What this task involves - Please reproduce the lines verbatim, beginning with the line that contains "Shorts Plus Size Kátia" and continuing through the line that contains "Política de Privacidade".

(Items listed in a dataset)
..............................
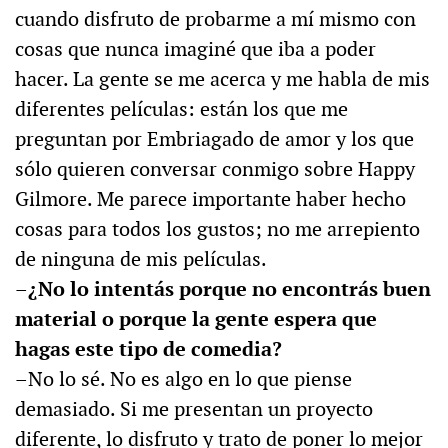
cuando disfruto de probarme a mí mismo con
cosas que nunca imaginé que iba a poder
hacer. La gente se me acerca y me habla de mis
diferentes películas: están los que me
preguntan por Embriagado de amor y los que
sólo quieren conversar conmigo sobre Happy
Gilmore. Me parece importante haber hecho
cosas para todos los gustos; no me arrepiento
de ninguna de mis películas.
–¿No lo intentás porque no encontrás buen
material o porque la gente espera que
hagas este tipo de comedia?
–No lo sé. No es algo en lo que piense
demasiado. Si me presentan un proyecto
diferente, lo disfruto y trato de poner lo mejor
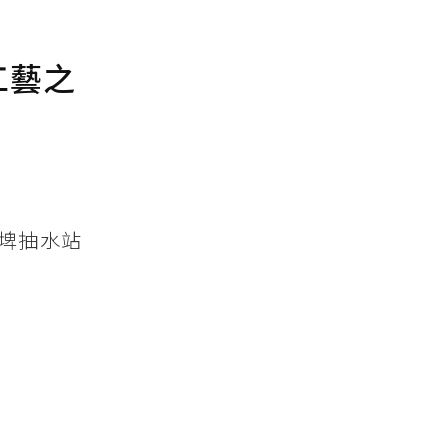
工藝之
埤抽水站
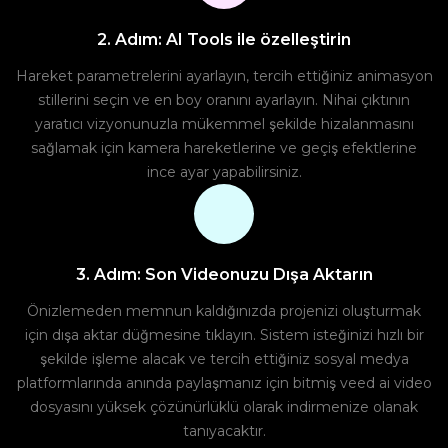
2. Adım: AI Tools ile özelleştirin
Hareket parametrelerini ayarlayın, tercih ettiğiniz animasyon
stillerini seçin ve en boy oranını ayarlayın. Nihai çıktının
yaratıcı vizyonunuzla mükemmel şekilde hizalanmasını
sağlamak için kamera hareketlerine ve geçiş efektlerine
ince ayar yapabilirsiniz.
3. Adım: Son Videonuzu Dışa Aktarın
Önizlemeden memnun kaldığınızda projenizi oluşturmak
için dışa aktar düğmesine tıklayın. Sistem isteğinizi hızlı bir
şekilde işleme alacak ve tercih ettiğiniz sosyal medya
platformlarında anında paylaşmanız için bitmiş veed ai video
dosyasını yüksek çözünürlüklü olarak indirmenize olanak
tanıyacaktır.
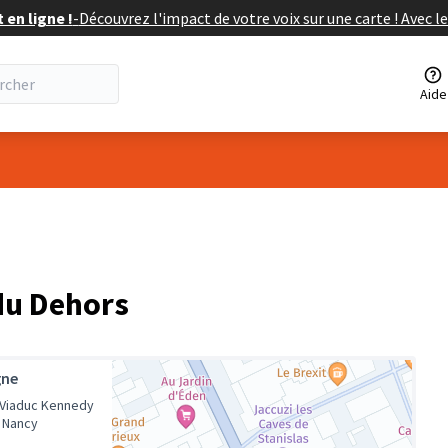
en ligne !
-
Découvrez l'impact de votre voix sur une carte ! Avec le
Aide
eur
e du Dehors
gne
 Viaduc Kennedy
 Nancy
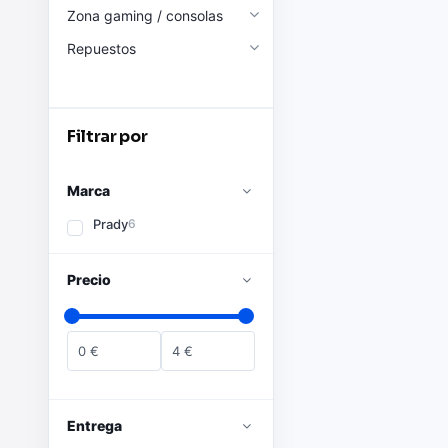
Zona gaming / consolas
Repuestos
Filtrar por
Marca
Prady
6
Precio
0
€
4
€
Entrega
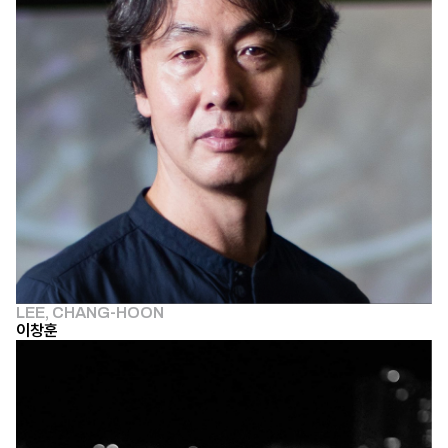
LEE, CHANG-HOON
이창훈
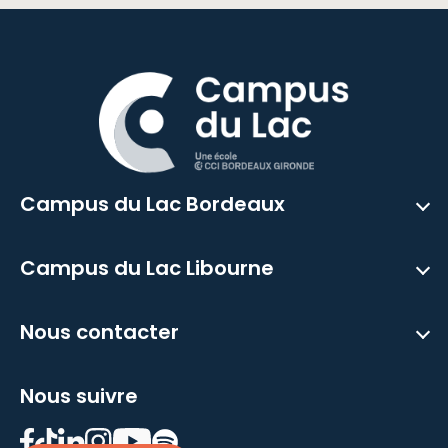
Campus du Lac Bordeaux
Campus du Lac Libourne
Nous contacter
Nous suivre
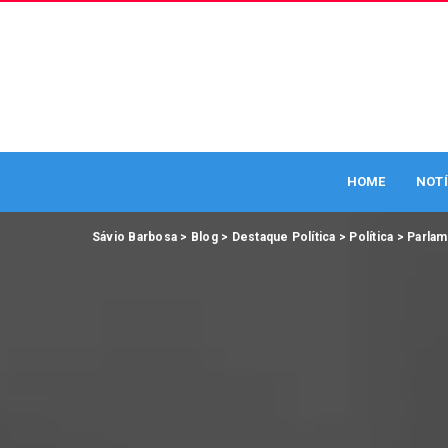
HOME
NOTÍ
Sávio Barbosa
>
Blog
>
Destaque Política
>
Política
>
Parla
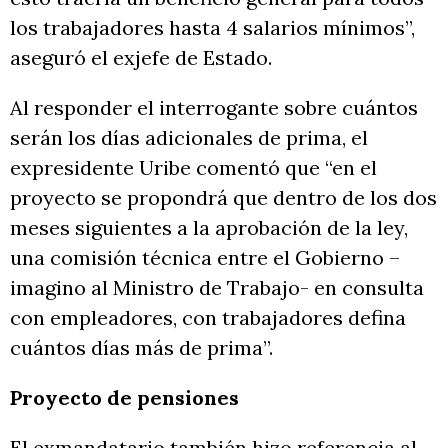
los trabajadores hasta 4 salarios mínimos”,
aseguró el exjefe de Estado.
Al responder el interrogante sobre cuántos
serán los días adicionales de prima, el
expresidente Uribe comentó que “en el
proyecto se propondrá que dentro de los dos
meses siguientes a la aprobación de la ley,
una comisión técnica entre el Gobierno –
imagino al Ministro de Trabajo- en consulta
con empleadores, con trabajadores defina
cuántos días más de prima”.
Proyecto de pensiones
El exmandatario también hizo referencia al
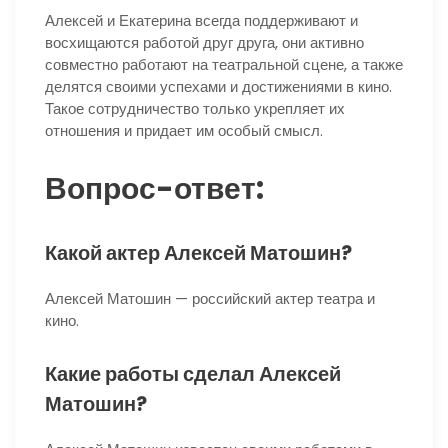
Алексей и Екатерина всегда поддерживают и
восхищаются работой друг друга, они активно
совместно работают на театральной сцене, а также
делятся своими успехами и достижениями в кино.
Такое сотрудничество только укрепляет их
отношения и придает им особый смысл.
Вопрос-ответ:
Какой актер Алексей Матошин?
Алексей Матошин — российский актер театра и
кино.
Какие работы сделал Алексей
Матошин?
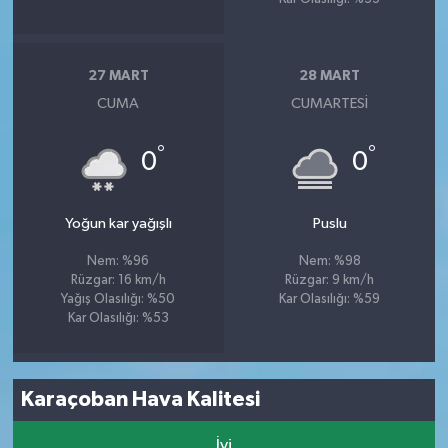
27 MART
28 MART
CUMA
CUMARTESI
°
°
0
0
Yoğun kar yağışlı
Puslu
Nem: %96
Nem: %98
Rüzgar: 16 km/h
Rüzgar: 9 km/h
Yağış Olasılığı: %50
Kar Olasılığı: %59
Kar Olasılığı: %53
Karaçoban Hava Kalitesi
İyi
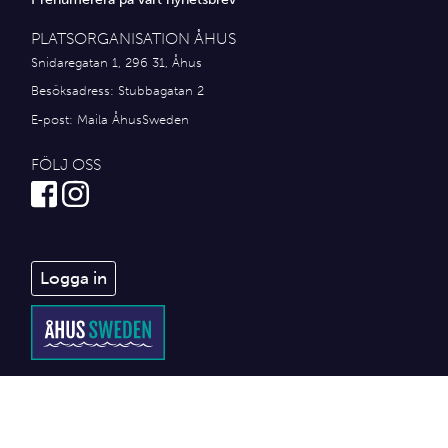
PLATSORGANISATION ÅHUS
Snidaregatan 1, 296 31, Åhus
Besöksadress: Stubbagatan 2
E-post:
Maila ÅhusSweden
FÖLJ OSS
Logga in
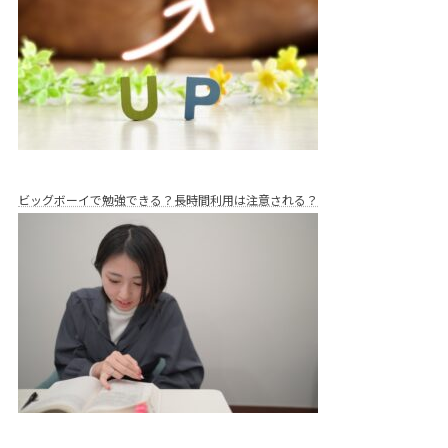
ビッグボーイで勉強できる？長時間利用は注意される？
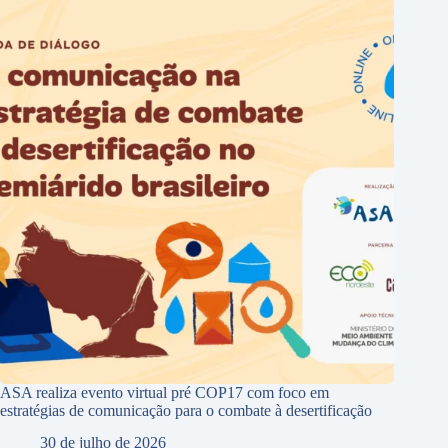
ASA realiza evento virtual pré COP17 com foco em
estratégias de comunicação para o combate à desertificação
30 de julho de 2026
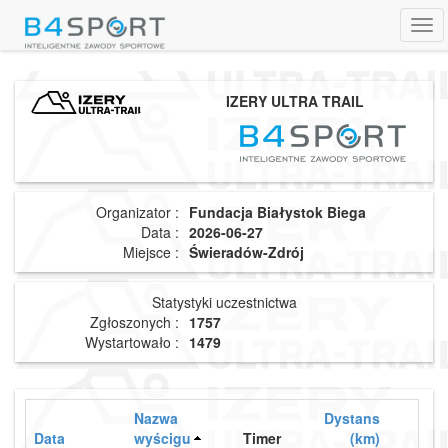
Tog
navi
IZERY ULTRA TRAIL
Organizator :
Fundacja Białystok Biega
Data :
2026-06-27
Miejsce :
Świeradów-Zdrój
Statystyki uczestnictwa
Zgłoszonych :
1757
Wystartowało :
1479
Nazwa
Dystans
Data
wyścigu
Timer
(km)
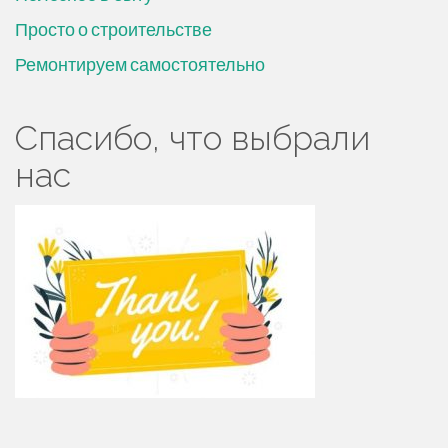
Просто о строительстве
Ремонтируем самостоятельно
Спасибо, что выбрали
нас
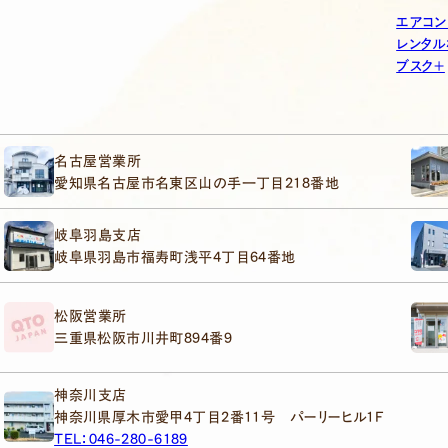
エアコン
レンタル
ブスク＋
名古屋営業所
愛知県名古屋市名東区山の手一丁目218番地
岐阜羽島支店
岐阜県羽島市福寿町浅平4丁目64番地
松阪営業所
三重県松阪市川井町894番9
神奈川支店
神奈川県厚木市愛甲4丁目2番11号 パーリーヒル1F
TEL：046-280-6189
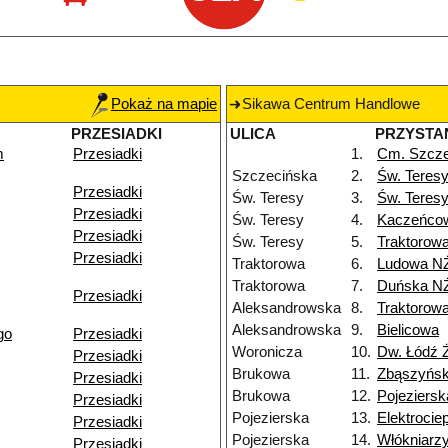
Pokaż na mapie
Sikawa Centrum Handlowe
PRZESIADKI
ULICA
PRZYSTA
m
Przesiadki
1.
Cm. Szcze
Szczecińska
2.
Św. Teres
Przesiadki
Św. Teresy
3.
Św. Teres
Przesiadki
Św. Teresy
4.
Kaczeńco
Przesiadki
Św. Teresy
5.
Traktorow
Przesiadki
Traktorowa
6.
Ludowa N
Traktorowa
7.
Duńska N
Przesiadki
Aleksandrowska
8.
Traktorow
Aleksandrowska
9.
Bielicowa
go
Przesiadki
Woronicza
10.
Dw. Łódź 
Przesiadki
Brukowa
11.
Zbąszyńs
Przesiadki
Brukowa
12.
Pojeziersk
Przesiadki
Pojezierska
13.
Elektroci
Przesiadki
Pojezierska
14.
Włókniarz
Przesiadki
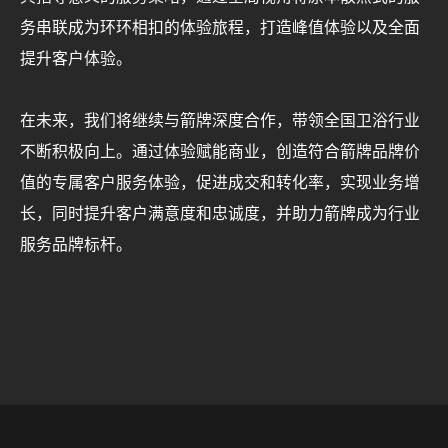
务串联成为环环相扣的体验旅程，打造峰值体验以及全面
提升客户体验。
在未来，我们将继续与箭牌深度合作，带领全国卫浴行业
不断积极向上。通过体验赋能商业，创造符合箭牌品牌价
值的专属客户服务体验，促进成交和转化率，实现业务增
长，同时提升客户满意度和忠诚度，并助力箭牌成为行业
服务品牌标杆。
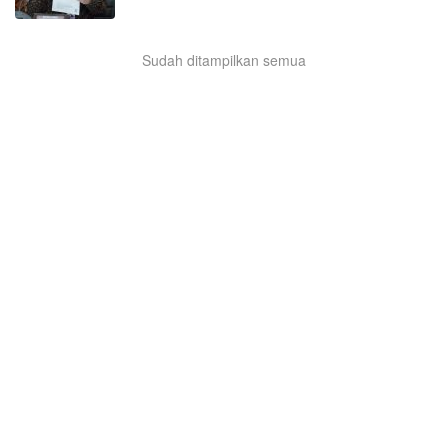
Sudah ditampilkan semua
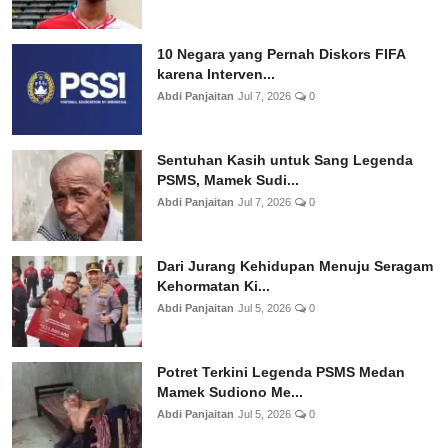
10 Negara yang Pernah Diskors FIFA
karena Interven...
Abdi Panjaitan
Jul 7, 2026
0
Sentuhan Kasih untuk Sang Legenda
PSMS, Mamek Sudi...
Abdi Panjaitan
Jul 7, 2026
0
Dari Jurang Kehidupan Menuju Seragam
Kehormatan Ki...
Abdi Panjaitan
Jul 5, 2026
0
Potret Terkini Legenda PSMS Medan
Mamek Sudiono Me...
Abdi Panjaitan
Jul 5, 2026
0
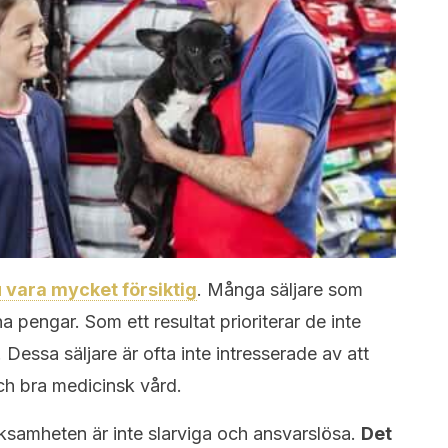
vara mycket försiktig
. Många säljare som
äna pengar. Som ett resultat prioriterar de inte
 Dessa säljare är ofta inte intresserade av att
och bra medicinsk vård.
rksamheten är inte slarviga och ansvarslösa.
Det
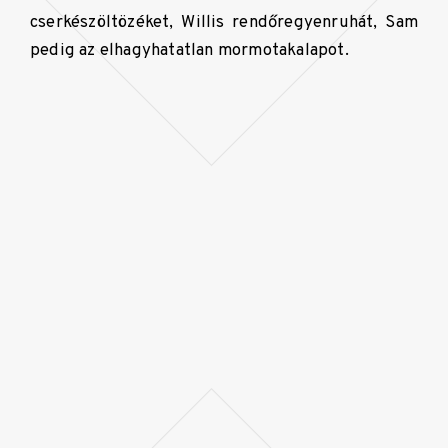
cserkészöltözéket, Willis rendőregyenruhát, Sam
pedig az elhagyhatatlan mormotakalapot.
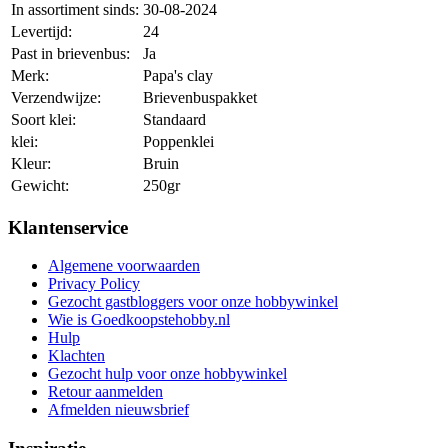
In assortiment sinds:
30-08-2024
Levertijd:
24
Past in brievenbus:
Ja
Merk:
Papa's clay
Verzendwijze:
Brievenbuspakket
Soort klei:
Standaard
klei:
Poppenklei
Kleur:
Bruin
Gewicht:
250gr
Klantenservice
Algemene voorwaarden
Privacy Policy
Gezocht gastbloggers voor onze hobbywinkel
Wie is Goedkoopstehobby.nl
Hulp
Klachten
Gezocht hulp voor onze hobbywinkel
Retour aanmelden
Afmelden nieuwsbrief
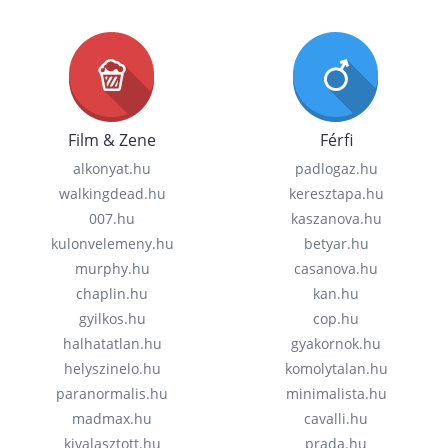
Film & Zene
Férfi
alkonyat.hu
padlogaz.hu
walkingdead.hu
keresztapa.hu
007.hu
kaszanova.hu
kulonvelemeny.hu
betyar.hu
murphy.hu
casanova.hu
chaplin.hu
kan.hu
gyilkos.hu
cop.hu
halhatatlan.hu
gyakornok.hu
helyszinelo.hu
komolytalan.hu
paranormalis.hu
minimalista.hu
madmax.hu
cavalli.hu
kivalasztott.hu
prada.hu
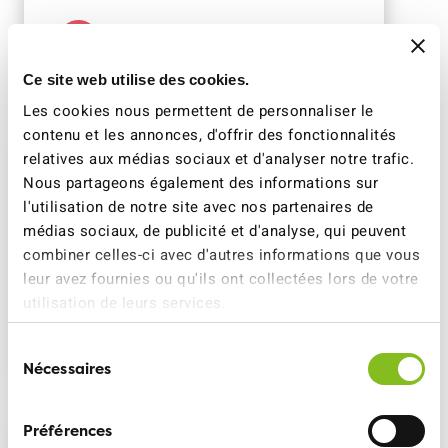
Se déplacer à pied en toute sécurité
Ce site web utilise des cookies.
Les cookies nous permettent de personnaliser le
contenu et les annonces, d'offrir des fonctionnalités
relatives aux médias sociaux et d'analyser notre trafic.
Nous partageons également des informations sur
Conseils pour les
l'utilisation de notre site avec nos partenaires de
transports publics
médias sociaux, de publicité et d'analyse, qui peuvent
combiner celles-ci avec d'autres informations que vous
leur avez fournies ou qu'ils ont collectées lors de votre
utilisation de leurs services.
Conseils pour les transports publics
Sélection
Nécessaires
du
consentement
Préférences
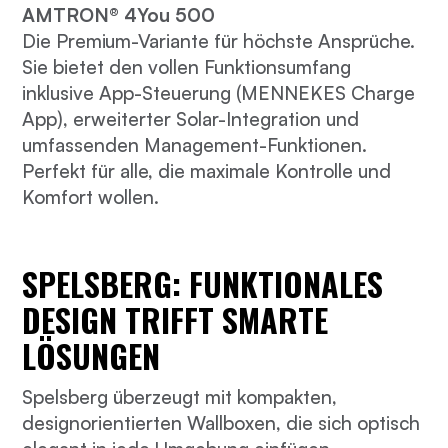
AMTRON® 4You 500
Die Premium-Variante für höchste Ansprüche.
Sie bietet den vollen Funktionsumfang
inklusive App-Steuerung (MENNEKES Charge
App), erweiterter Solar-Integration und
umfassenden Management-Funktionen.
Perfekt für alle, die maximale Kontrolle und
Komfort wollen.
SPELSBERG: FUNKTIONALES
DESIGN TRIFFT SMARTE
LÖSUNGEN
Spelsberg überzeugt mit kompakten,
designorientierten Wallboxen, die sich optisch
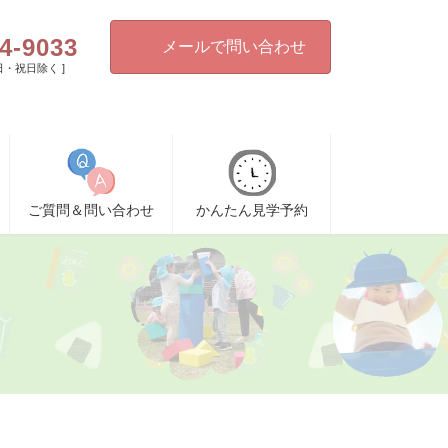
4-9033
メールで問い合わせ
[ 日・祝日除く ]
ご質問＆問い合わせ
かんたん見学予約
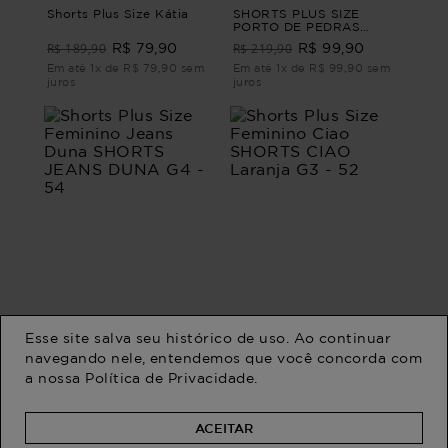
Shorts Plus Size Kátia
SHORTS PLUS SIZE
PORTO DE PEDRAS
JEANS
R$ 189,90
R$ 219,90
R$ 79,90
R$ 99,90
Em até 1x de R$ 79,90 sem
Em até 1x de R$ 99,90 sem
juros
juros
Esse site salva seu histórico de uso. Ao continuar
navegando nele, entendemos que você concorda com
a nossa
Política de Privacidade
.
Shorts Plus Size Feminino
Shorts Plus Size Feminino
Jeans Duna SHORTS
Ciao SHORTS CIAO
JEANS DUNA G4 - 54
Laranja G3 - 52
R$ 199,90
R$ 159,90
R$ 159,90
R$ 124,90
ACEITAR
Em até 2x de R$ 79,95 sem
Em até 1x de R$ 124,90 sem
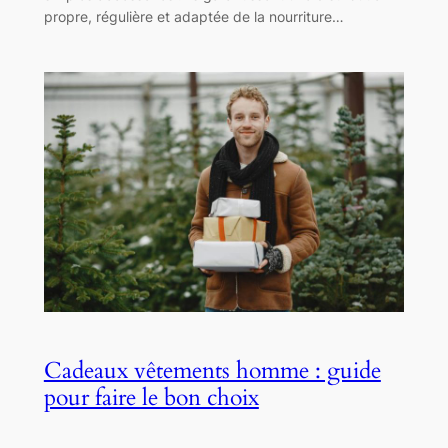
propre, régulière et adaptée de la nourriture…
Cadeaux vêtements homme : guide
pour faire le bon choix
..............................
Result for this exercise -
Shorts Plus Size Kátia
SHORTS PLUS SIZE
PORTO DE PEDRAS
JEANS
R$ 189,90
R$ 219,90
R$ 79,90
R$ 99,90
Em até 1x de R$ 79,90 sem
Em até 1x de R$ 99,90 sem
juros
juros
Esse site salva seu histórico de uso. Ao continuar
navegando nele, entendemos que você concorda com
a nossa
Política de Privacidade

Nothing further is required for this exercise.